Après des décennies de collaboration avec le Fonds monétaire international (FMI), la Tunisie a décidé de tourner la page. Cette séparation marque la fin d’une relation étroite, qui avait pourtant apporté au pays un appui financier important : 4,4 milliards de dollars, dont 87 % entre 2013 et 2020.
Mais malgré cette aide, l’économie tunisienne ne s’est pas redressée. Pourquoi ? Parce que les gouvernements successifs ont utilisé les prêts du FMI non pas pour créer de la richesse, mais pour combler les déficits et acheter la paix sociale, sans plan de relance durable.
Une longue histoire de soutien… peu fructueuse
Depuis des décennies, le Fonds monétaire international (FMI) a accompagné la Tunisie à plusieurs étapes difficiles de son histoire économique. Mais malgré cette relation étroite, les résultats concrets sur la durée restent décevants.
L’institution financière internationale a été, en effet, présente, à plusieurs moments clés :
- En 1970, après l’échec de l’expérience économique coopérative des années 1960.
- En 1984, au moment de la révolte du pain, en soutenant un programme social.
- En 1990, en proposant un programme d’ajustement structurel pour moderniser l’économie et rééquilibrer les finances publiques.
- Après la révolution de 2011, pour faire face à l’explosion des subventions, à l’augmentation des salaires dans la fonction publique et aux revendications sociales croissantes.
Mais cette succession d’aides n’a pas permis de sortir durablement de la crise. Depuis 2011, les gouvernements ont surtout cherché à négocier avec le FMI plutôt qu’à trouver des solutions adaptées au contexte tunisien. Résultat : un modèle économique fondé sur l’endettement extérieur, sans stratégie de développement économique.

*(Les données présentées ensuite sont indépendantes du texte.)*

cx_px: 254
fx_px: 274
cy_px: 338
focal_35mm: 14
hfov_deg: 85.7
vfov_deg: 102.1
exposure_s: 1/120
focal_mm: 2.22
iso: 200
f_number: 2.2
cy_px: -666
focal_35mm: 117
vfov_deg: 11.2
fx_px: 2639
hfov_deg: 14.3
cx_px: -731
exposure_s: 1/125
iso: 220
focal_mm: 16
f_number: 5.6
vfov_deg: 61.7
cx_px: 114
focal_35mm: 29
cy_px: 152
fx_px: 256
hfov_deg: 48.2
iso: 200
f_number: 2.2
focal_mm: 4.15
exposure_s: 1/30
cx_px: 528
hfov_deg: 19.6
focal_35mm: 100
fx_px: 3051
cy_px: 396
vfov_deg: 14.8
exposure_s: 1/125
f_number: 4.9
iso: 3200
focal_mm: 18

Aujourd’hui, les recettes de l’État (impôts, taxes) ne suffisent plus à payer les salaires des fonctionnaires ou à rembourser la dette. Et les investissements publics, nécessaires à la croissance, sont en chute.
Trois conditions qui ont tout changé
En 2022, la Tunisie a refusé un nouveau prêt de 1,9 milliard de dollars proposé par le FMI. En cause : trois conditions jugées inacceptables par les autorités.

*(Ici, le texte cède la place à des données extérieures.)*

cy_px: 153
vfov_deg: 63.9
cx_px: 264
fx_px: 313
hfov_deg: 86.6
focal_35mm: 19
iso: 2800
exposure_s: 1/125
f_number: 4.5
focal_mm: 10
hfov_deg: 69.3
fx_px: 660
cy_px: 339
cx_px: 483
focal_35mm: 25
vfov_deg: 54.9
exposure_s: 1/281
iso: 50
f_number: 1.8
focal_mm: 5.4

- Restructuration des entreprises publiques : le FMI recommandait de réformer ou privatiser certaines entreprises publiques. Mais l’État y voit des fournisseurs de services essentiels, notamment pour les plus pauvres. La privatisation inquiète aussi les syndicats, surtout l’UGTT (Union générale tunisienne du travail), qui la considère comme une ligne rouge. Toutefois, ce syndicat a récemment adouci sa position, en acceptant une approche au cas par cas.
- Réduction de la masse salariale dans la fonction publique : l’État a tenté de réduire les effectifs via des départs anticipés à la retraite, sans réel succès. Pire, sous la pression des diplômés chômeurs, il a recruté environ 5 000 jeunes diplômés récemment.
- Suppression progressive des subventions : le FMI souhaitait éliminer progressivement les aides de l’État sur certains produits de base (pain, semoule, énergie). Mais le souvenir des émeutes meurtrières de janvier 1984, causées par la suppression des subventions sur le pain, reste très présent.
Une indépendance risquée ?
Pour de nombreux économistes, les programmes du FMI manquent de flexibilité. Ils appliquent les mêmes recettes dans différents pays, sans toujours tenir compte des réalités économiques, sociales et géopolitiques locales. Cela peut, à long terme, aggraver la pauvreté et alourdir la dette.
En refusant le prêt, la Tunisie limite désormais son accès aux marchés financiers internationaux. Plusieurs pays conditionnent en effet leur aide à un accord préalable avec le FMI. Ce choix de souveraineté économique comporte donc des risques.
La société civile soutient cette décision si elle permet de sortir du cercle de la dette et de la dépendance aux bailleurs de fonds. Mais elle appelle les autorités à ne pas s’enfermer dans l’isolement : l’indépendance doit s’accompagner d’une vraie stratégie économique, et d’une coopération équilibrée avec l’extérieur.